I have always been an avid reader, from Enid Blyton's Sunny Stories to Girls' Crystal magazines, graduating to novels by Charles Dickens - a love inherited from my mother. I was also fortunate to have a good English teacher who patiently opened our hearts and minds to Shakespeare, Thomas Hardy, Sir Walter Scott and various other authors.
            However reading tastes change with the years and I doubt if I would have the patience to read some of the novels I once enjoyed. In my late teens I moved to books like Reach for the Sky, All Quiet on the Western Front and The Cruel Sea. They seemed to relate to real life. When my children were born and I was a busy farmer's wife I read light fiction for relaxation and escapism. I loved Lucy Walker's Australian Novels, Lucille Andrews medical romances, Georgette Heyer, Mary Stewart, Daphne Dumaurier and some Barbara Cartland and Catherine Cookson novels. In more recent years I have read novels by Dick Francis, Wilbur Smith, Sebastian Faulks. E.V. Thompson. I enjoyed Half Hidden by Emma Blair about the German invasion of the Channel Islands. I did not expect to enjoy Steig Larson's trilogy but I did and I am sorry he did not live to finish the fourth novel.
            I see now that I should not have started mentioning names as there are so many more writers whose work I have enjoyed over the years. I am almost ashamed of the number of books I own and I doubt if I shall ever manage to read them all.
            So as a writer do I read less? Unfortunately the answer is yes in my case. After a long spell in front of the computer my eyes tire more easily. Some people reading this blog may be readers, but not authors, so here are the steps to the novel on your shelf. Apart from the effort and application, not to mention imagination and inspiration, required to write that first draft of a novel, it is necessary to read through from the beginning (often two or three times) crafting the novel to the very best story we can manage - gripping attention at the beginning, making characters come alive, strengthening the plot, maybe adding excitement or tension, and bringing the story to a satisfactory conclusion. Once it is the best novel the author can write it goes off to publisher (usually via an agent these days). Even if the editor likes it she has to convince the rest of the publishing team that it is saleable. After that it goes to the copy editor who checks grammar, punctuation, and spelling, and queries any facts which he/she thinks could be wrong. This version is then returned to the author who must check the details which have been changed and either agree or query them. The novel then goes back to the publisher who will have commissioned a jacket for the book. He sends it to the typesetter. It comes back in the form of loose pages set out for the printed book. Once again the author checks for any misprints and to see whether any passages have been missed out. This I do with a ruler, line by line. Some authors start at the end and work back because we should not be reading the story at this stage.

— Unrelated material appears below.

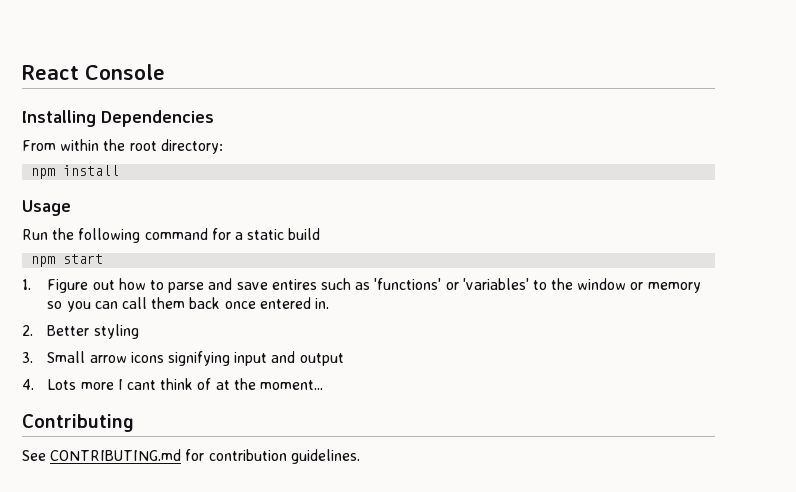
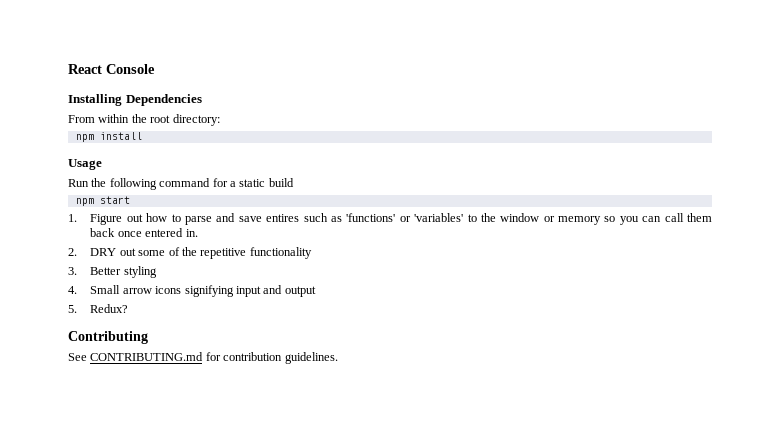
(33, 330) none -> [90,247,312,259] [68,267,77,275] DRY out some of the repetitive functionality // 3.
[22,352,33,363] 3. -> [68,286,77,294] 4.
[22,378,323,390] 4. Lots more I cant think of at the moment... -> [68,304,129,313] 5. Redux?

            Many publishers now send the copy edits on line, but the postman has just brought a special delivery with the copy edits for my next novel, Another Home-Another Love, so I must go and start my real work now.

1 comment:

  1. Gwen - a fascinating and really informative post, and an insight into your world.
    Like you, I have loved books ever since I first made sense of the black marks on the page. I probably read every book ever written that had a horse or pony in it but one of my earliest and most enduring literary loves was Little Women (and the three that followed). I was Jo March through and through!